The final profile shows an energetically stable configuration. The cube speeds have been "decomposed" into a spectrum that is a global non-collision arrangement. In keeping with the relative speed definitions above, the slower top strata cubes are moving north, and the faster bottom strata cubes are moving south; the cubes are tending to separate all along the axis—this is the signature of the SCA's rule; the separation tendency per se is characteristic of stratification. From the vantage point of the Demonstration's main abstraction, namely that cube speed is a function of cube mass and size, the slower, sluggish, less mobile cubes ascended to the top of the profile, while the more mobile ones descended toward the bottom.
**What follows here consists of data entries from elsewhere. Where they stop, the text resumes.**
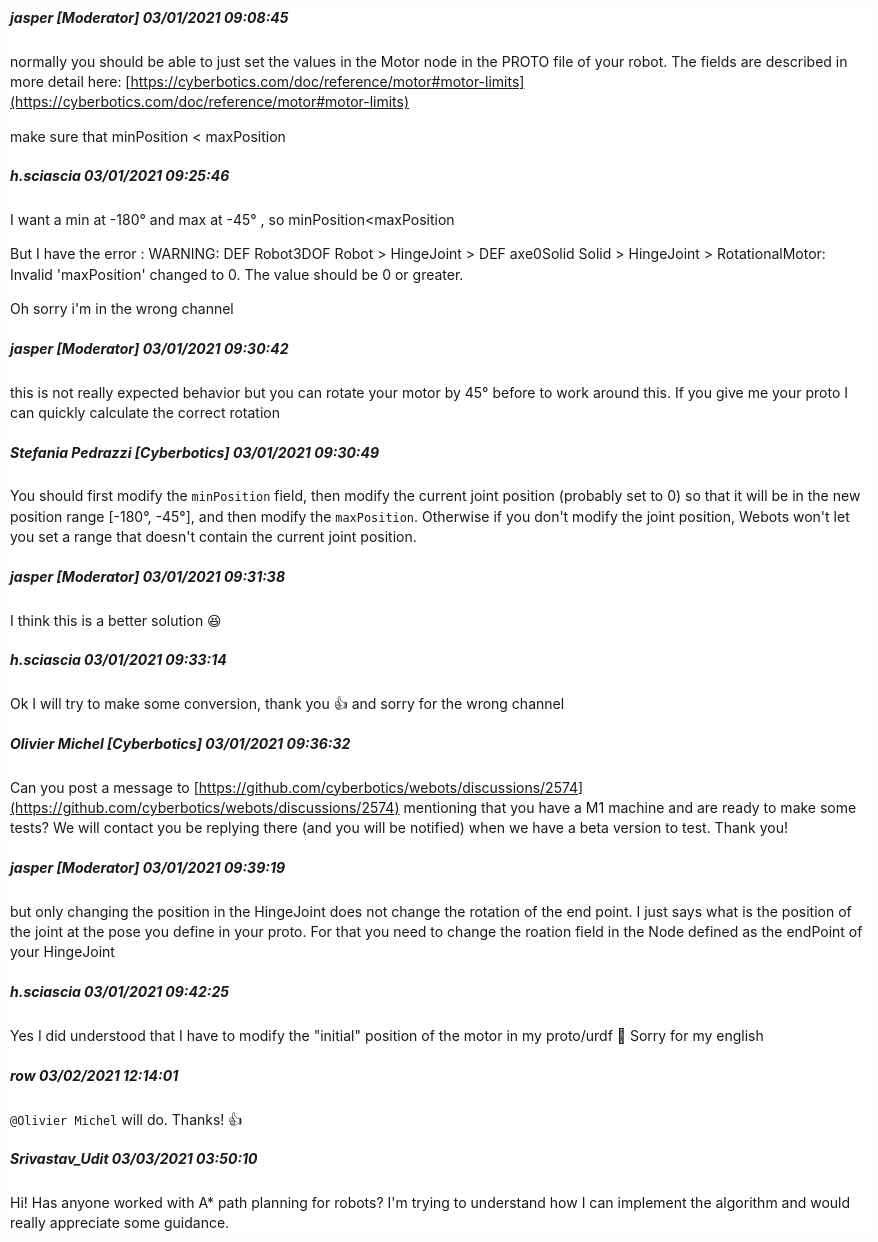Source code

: ##### jasper [Moderator] 03/01/2021 09:08:45
normally you should be able to just set the values in the Motor node in the PROTO file of your robot. The fields are described in more detail here: [https://cyberbotics.com/doc/reference/motor#motor-limits](https://cyberbotics.com/doc/reference/motor#motor-limits)


make sure that minPosition < maxPosition

##### h.sciascia 03/01/2021 09:25:46
I want a min at -180° and max at -45° , so minPosition<maxPosition


But I have the error : WARNING: DEF Robot3DOF Robot > HingeJoint > DEF axe0Solid Solid > HingeJoint > RotationalMotor: Invalid 'maxPosition' changed to 0. The value should be 0 or greater.


Oh sorry i'm in the wrong channel

##### jasper [Moderator] 03/01/2021 09:30:42
this is not really expected behavior but you can rotate your motor by 45° before to work around this. If you give me your proto I can quickly calculate the correct rotation

##### Stefania Pedrazzi [Cyberbotics] 03/01/2021 09:30:49
You should first modify the `minPosition` field, then modify the current joint position (probably set to 0) so that it will be in the new position range [-180°, -45°], and then modify the `maxPosition`. Otherwise if you don't modify the joint position, Webots won't let you set a range that doesn't contain the current joint position.

##### jasper [Moderator] 03/01/2021 09:31:38
I think this is a better solution 😆

##### h.sciascia 03/01/2021 09:33:14
Ok I will try to make some conversion, thank you 👍 and sorry for the wrong channel

##### Olivier Michel [Cyberbotics] 03/01/2021 09:36:32
Can you post a message to [https://github.com/cyberbotics/webots/discussions/2574](https://github.com/cyberbotics/webots/discussions/2574) mentioning that you have a M1 machine and are ready to make some tests? We will contact you be replying there (and you will be notified) when we have a beta version to test. Thank you!

##### jasper [Moderator] 03/01/2021 09:39:19
but only changing the position in the HingeJoint does not change the rotation of the end point. I just says what is the position of the joint at the pose you define in your proto. For that you need to change the roation field in the Node defined as the endPoint of your HingeJoint

##### h.sciascia 03/01/2021 09:42:25
Yes I did understood that I have to modify the "initial" position of the motor in my proto/urdf 🙂 Sorry for my english

##### row 03/02/2021 12:14:01
`@Olivier Michel` will do. Thanks! 👍

##### Srivastav\_Udit 03/03/2021 03:50:10
Hi! Has anyone worked with A* path planning for robots? I'm trying to understand how I can implement the algorithm and would really appreciate some guidance.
Assuming that cube collisions free up the cubes so that (predominantly) gravity may then catalyze settling (collide/mixdeflect/settle), a practical, physical explanation of the dynamics that foster the final profile from the second vantage point might be that the more mobile cubes tend to attain to their lowest energy state in relatively better response to the force of gravity than the larger, more massive ones, which are inhibited by the friction set up by their larger size and by inertia. As more relatively mobile cubes lower their energy (at the expensive of shaker box vibrational energy) and ultimately attain to their (ever-changing) new ground state, commensurately more bases are formed by these cubes all throughout the profile upon which relatively less mobile cubes may climb (again, at the expense of shaker box vibrational energy) or float (when size precludes climbing and settling) in an energetically stable manner. These bases are not static; they shift levels in lockstep with the new ground states that are set by cube arrangement destabilizations (see premise), and appear as a continuum as the cube arrangement moves from randomness toward some measure of stratification (especially early in the settling process), thus they are hard to follow early on in the SCA output (it helps to use the "color scheme" control here). Nevertheless, these bases are "string-like discrete" in the final profile in that they appear to manifest as the interfaces between the strata.